Records drawn from a dataset:
* * * * *
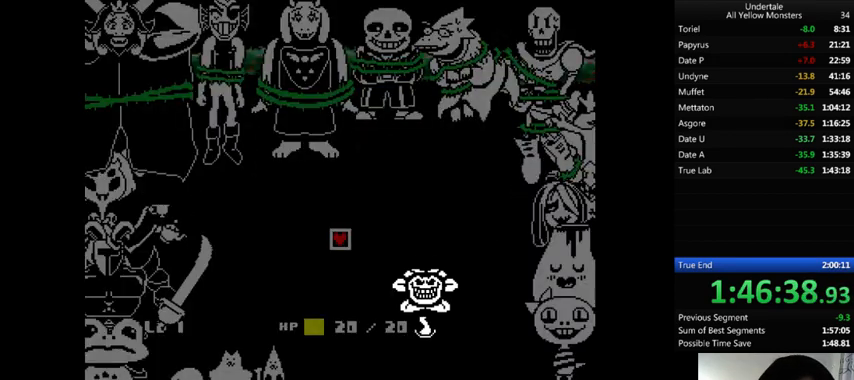
{"keys": ["return", "x", "z"], "events": [[33, "x", "down"], [33, "z", "up"], [133, "return", "down"], [133, "shift_r", "down"], [133, "x", "up"], [133, "z", "down"], [200, "return", "up"], [200, "shift_r", "up"], [233, "x", "down"], [267, "return", "down"], [267, "shift_r", "down"], [267, "z", "up"], [300, "return", "up"], [300, "shift_r", "up"], [333, "x", "up"], [333, "z", "down"], [400, "return", "down"], [400, "shift_r", "down"], [433, "return", "up"], [433, "shift_r", "up"], [433, "x", "down"], [467, "z", "up"], [500, "return", "down"], [500, "z", "down"]]}
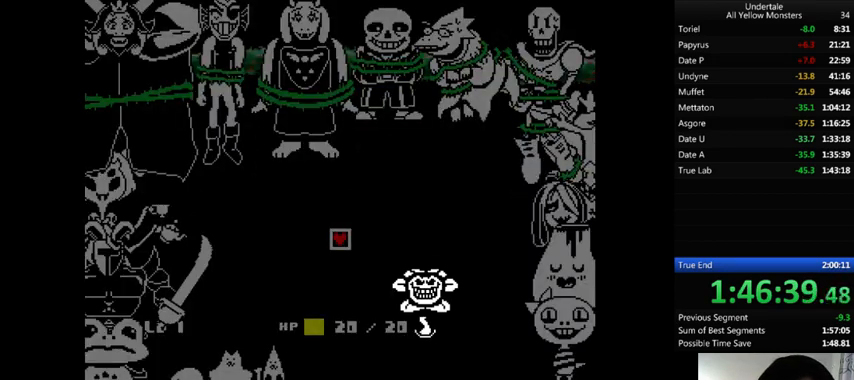
{"keys": ["x"], "events": [[33, "return", "up"], [33, "x", "up"], [100, "return", "down"], [100, "shift_r", "down"], [100, "x", "down"], [100, "z", "up"], [200, "return", "up"], [200, "shift_r", "up"], [200, "x", "up"], [200, "z", "down"], [267, "return", "down"], [267, "shift_r", "down"], [300, "return", "up"], [300, "shift_r", "up"], [300, "x", "down"], [300, "z", "up"], [367, "x", "up"], [400, "return", "down"], [400, "shift_r", "down"], [400, "z", "down"], [433, "return", "up"], [433, "shift_r", "up"], [467, "x", "down"], [467, "z", "up"]]}
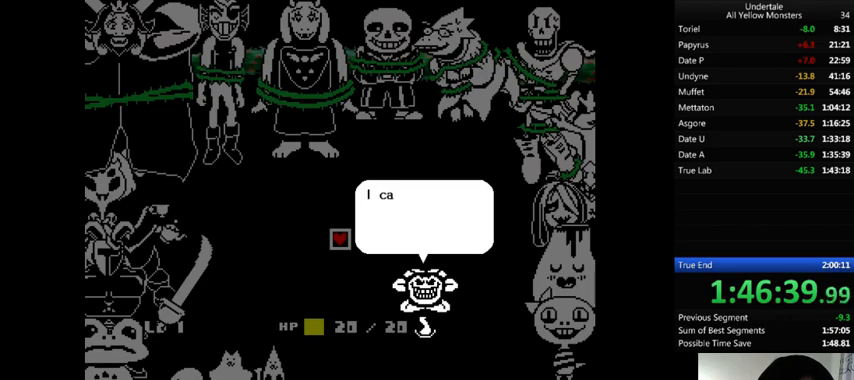
{"keys": ["z"], "events": [[33, "return", "down"], [33, "shift_r", "down"], [67, "return", "up"], [67, "shift_r", "up"], [67, "x", "up"], [67, "z", "down"], [133, "return", "down"], [133, "shift_r", "down"], [133, "x", "down"], [133, "z", "up"], [167, "return", "up"], [167, "shift_r", "up"], [233, "x", "up"], [267, "return", "down"], [267, "shift_r", "down"], [267, "z", "down"], [300, "return", "up"], [300, "shift_r", "up"], [367, "x", "down"], [367, "z", "up"], [433, "return", "down"], [433, "shift_r", "down"], [467, "return", "up"], [467, "shift_r", "up"], [467, "x", "up"], [467, "z", "down"]]}
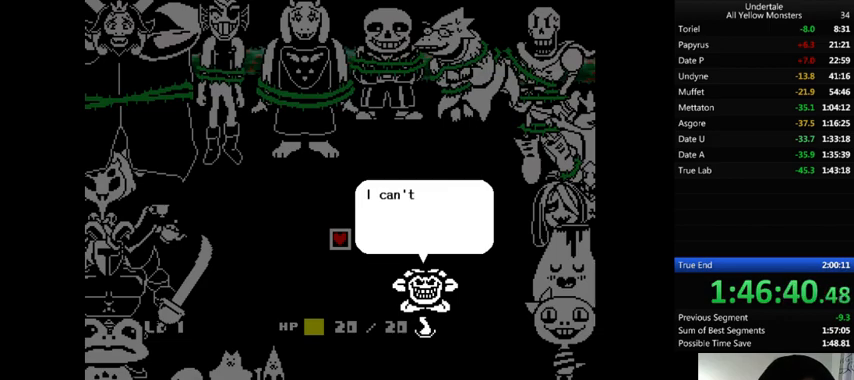
{"keys": ["x"], "events": [[33, "return", "down"], [33, "shift_r", "down"], [33, "x", "down"], [67, "return", "up"], [67, "shift_r", "up"], [133, "x", "up"], [167, "return", "down"], [167, "shift_r", "down"], [200, "return", "up"], [200, "shift_r", "up"], [233, "x", "down"], [267, "z", "up"], [333, "return", "down"], [333, "x", "up"], [333, "z", "down"], [367, "return", "up"], [400, "x", "down"], [433, "return", "down"], [433, "shift_r", "down"], [433, "z", "up"], [467, "return", "up"], [467, "shift_r", "up"]]}
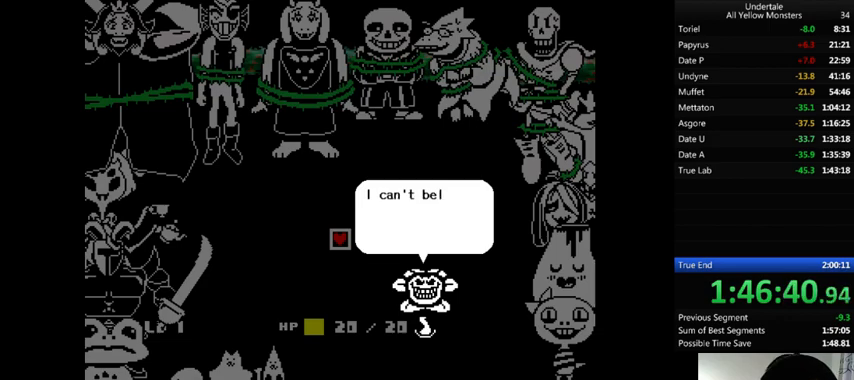
{"keys": ["z"], "events": [[67, "return", "down"], [67, "shift_r", "down"], [67, "x", "up"], [67, "z", "down"], [133, "return", "up"], [133, "shift_r", "up"], [133, "x", "down"], [200, "z", "up"], [233, "return", "down"], [233, "shift_r", "down"], [267, "return", "up"], [267, "shift_r", "up"], [267, "x", "up"], [267, "z", "down"], [367, "return", "down"], [367, "shift_r", "down"], [367, "x", "down"], [367, "z", "up"], [400, "return", "up"], [400, "shift_r", "up"], [467, "x", "up"], [467, "z", "down"]]}
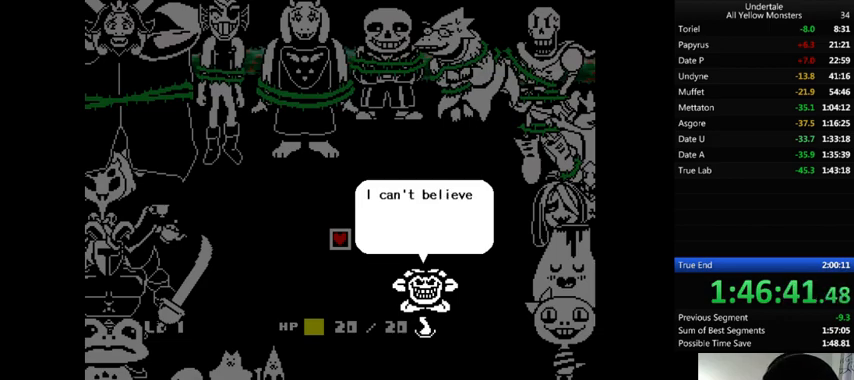
{"keys": ["x"], "events": [[33, "x", "down"], [67, "z", "up"], [100, "return", "down"], [100, "shift_r", "down"], [133, "return", "up"], [133, "shift_r", "up"], [133, "x", "up"], [133, "z", "down"], [200, "return", "down"], [200, "shift_r", "down"], [267, "x", "down"], [300, "return", "up"], [300, "shift_r", "up"], [300, "z", "up"], [367, "x", "up"], [367, "z", "down"], [433, "x", "down"], [467, "z", "up"]]}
* * * * *
### TASK ITEM
Write out the data once more exactly, omitting the pictures.

### EXERCISE RESPONSE
{"keys": ["return", "x", "z"], "events": [[33, "x", "down"], [33, "z", "up"], [133, "return", "down"], [133, "shift_r", "down"], [133, "x", "up"], [133, "z", "down"], [200, "return", "up"], [200, "shift_r", "up"], [233, "x", "down"], [267, "return", "down"], [267, "shift_r", "down"], [267, "z", "up"], [300, "return", "up"], [300, "shift_r", "up"], [333, "x", "up"], [333, "z", "down"], [400, "return", "down"], [400, "shift_r", "down"], [433, "return", "up"], [433, "shift_r", "up"], [433, "x", "down"], [467, "z", "up"], [500, "return", "down"], [500, "z", "down"]]}
{"keys": ["x"], "events": [[33, "return", "up"], [33, "x", "up"], [100, "return", "down"], [100, "shift_r", "down"], [100, "x", "down"], [100, "z", "up"], [200, "return", "up"], [200, "shift_r", "up"], [200, "x", "up"], [200, "z", "down"], [267, "return", "down"], [267, "shift_r", "down"], [300, "return", "up"], [300, "shift_r", "up"], [300, "x", "down"], [300, "z", "up"], [367, "x", "up"], [400, "return", "down"], [400, "shift_r", "down"], [400, "z", "down"], [433, "return", "up"], [433, "shift_r", "up"], [467, "x", "down"], [467, "z", "up"]]}
{"keys": ["z"], "events": [[33, "return", "down"], [33, "shift_r", "down"], [67, "return", "up"], [67, "shift_r", "up"], [67, "x", "up"], [67, "z", "down"], [133, "return", "down"], [133, "shift_r", "down"], [133, "x", "down"], [133, "z", "up"], [167, "return", "up"], [167, "shift_r", "up"], [233, "x", "up"], [267, "return", "down"], [267, "shift_r", "down"], [267, "z", "down"], [300, "return", "up"], [300, "shift_r", "up"], [367, "x", "down"], [367, "z", "up"], [433, "return", "down"], [433, "shift_r", "down"], [467, "return", "up"], [467, "shift_r", "up"], [467, "x", "up"], [467, "z", "down"]]}
{"keys": ["x"], "events": [[33, "return", "down"], [33, "shift_r", "down"], [33, "x", "down"], [67, "return", "up"], [67, "shift_r", "up"], [133, "x", "up"], [167, "return", "down"], [167, "shift_r", "down"], [200, "return", "up"], [200, "shift_r", "up"], [233, "x", "down"], [267, "z", "up"], [333, "return", "down"], [333, "x", "up"], [333, "z", "down"], [367, "return", "up"], [400, "x", "down"], [433, "return", "down"], [433, "shift_r", "down"], [433, "z", "up"], [467, "return", "up"], [467, "shift_r", "up"]]}
{"keys": ["z"], "events": [[67, "return", "down"], [67, "shift_r", "down"], [67, "x", "up"], [67, "z", "down"], [133, "return", "up"], [133, "shift_r", "up"], [133, "x", "down"], [200, "z", "up"], [233, "return", "down"], [233, "shift_r", "down"], [267, "return", "up"], [267, "shift_r", "up"], [267, "x", "up"], [267, "z", "down"], [367, "return", "down"], [367, "shift_r", "down"], [367, "x", "down"], [367, "z", "up"], [400, "return", "up"], [400, "shift_r", "up"], [467, "x", "up"], [467, "z", "down"]]}
{"keys": ["x"], "events": [[33, "x", "down"], [67, "z", "up"], [100, "return", "down"], [100, "shift_r", "down"], [133, "return", "up"], [133, "shift_r", "up"], [133, "x", "up"], [133, "z", "down"], [200, "return", "down"], [200, "shift_r", "down"], [267, "x", "down"], [300, "return", "up"], [300, "shift_r", "up"], [300, "z", "up"], [367, "x", "up"], [367, "z", "down"], [433, "x", "down"], [467, "z", "up"]]}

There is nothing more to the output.